Qu’est-ce que l’hallux valgus ?

L’hallux valgus (ou oignon dans le langage courant) – la déformation la plus courante de l’avant-pied – peut provoquer des douleurs et une diminution de la mobilité. Son développement et sa progression sont un processus multifactoriel.

Qu’est-ce que l’hallux valgus ?

Hallux est le mot latin qui signifie « gros orteil ». Dans le cas de l’hallux valgus, le gros orteil se trouve dans une position particulière. Le métatarse est normalement positionné en avant du gros orteil. Il est tourné vers l’intérieur. Mais pour une personne souffrant de cette affection, il se tourne vers l’extérieur (= position valgus). Cela provoque une bosse sur le côté du pied, à la base de l’hallux. L’oignon se définit comme une saillie osseuse et des tissus mous irrités autour de la masse.

L’hallux valgus, comme le souligne le Dr Julien Lopez, est causé par des anomalies anatomiques et mécaniques du gros orteil. Les facteurs héréditaires peuvent jouer un rôle, mais aussi le port de mauvaises chaussures (chaussures mal ajustées, talons hauts et chaussures qui se terminent en pointe). Cette affection est relativement plus fréquente dans les maladies associées à une inflammation des articulations, comme la polyarthrite rhumatoïde. Elle peut aussi être provoquée par le diabète mellitus (type 1). On estime qu’environ 10 % de la population en est atteinte.

On sait peu de choses sur le développement spontané de l’hallux valgus. Il débute généralement d’un seul côté, mais peut se manifester ultérieurement des deux côtés. Le développement de la déformation et de ses symptômes est rapide chez certaines personnes, tandis que chez d’autres, l’affection reste asymptomatique.

Comment diagnostique-t-on l’hallux valgus ?

Lorsqu’une personne ressent une douleur ou une gêne au niveau du gros orteil lorsqu’elle se chausse ou marche, elle doit rapidement consulter un médecin pour obtenir un diagnostic.
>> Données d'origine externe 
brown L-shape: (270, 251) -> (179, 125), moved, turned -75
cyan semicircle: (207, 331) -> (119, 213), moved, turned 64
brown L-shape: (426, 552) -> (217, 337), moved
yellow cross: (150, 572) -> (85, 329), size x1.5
Le diagnostic de l’hallux valgus est établi par le médecin, généralement un podologue, sans recourir à des tests spéciaux, simplement en observant et en touchant la zone affectée. Pour confirmer la première impression, le test baropodométrique mesure la répartition des charges sur le pied, au repos et en mouvement, et permet de comprendre dans quelle mesure le gros orteil est affecté. Ensuite, si nécessaire, le praticien peut aussi demander une radiographie pour déterminer le degré de déformation et l’intervention qui en découle.

Comment traite-t-on l’hallux valgus ?

Parfois, un chirurgien orthopédiste ou un podo-orthésiste peut corriger la position incorrecte à l’aide d’une attelle de nuit. Ce dispositif se compose de supports métalliques et d’une sangle en cuir placés autour du gros orteil et du pied. Il n’est porté que la nuit pour le confort de la marche. Pendant la journée, il faut porter des chaussures larges avec des semelles orthopédiques.

Toutefois, les déviations importantes ou la guérison permanente nécessitent une opération de l’hallux valgus. Cette intervention est réalisée par un chirurgien orthopédique. Lorsque le patient est encore relativement jeune, le premier métatarsien est généralement séparé en deux endroits (ostéotomie). Cela permet d’améliorer la posture du pied. Chez les patients plus âgés et en cas de déformation avancée, le chirurgien orthopédiste enlève un morceau d’os dépassant de l’articulation basale du gros orteil. Les interventions sur les « tissus mous » permettent de réparer les structures entourant l’articulation de la base du gros orteil qui ont été rétrécies ou étirées par l’hallux valgus.

Les mesures préventives comprennent l’utilisation de poches de glace, de semelles orthopédiques, de chaussures appropriées et, bien sûr, de médicaments (principalement par injection).

La récidive d’un hallux valgus déjà opéré peut se produire, mais n’est pas un principe. Le pourcentage de récidive varie en fonction de la méthode utilisée (pas de récidive si l’articulation est bloquée), et dépend aussi de la gravité du handicap.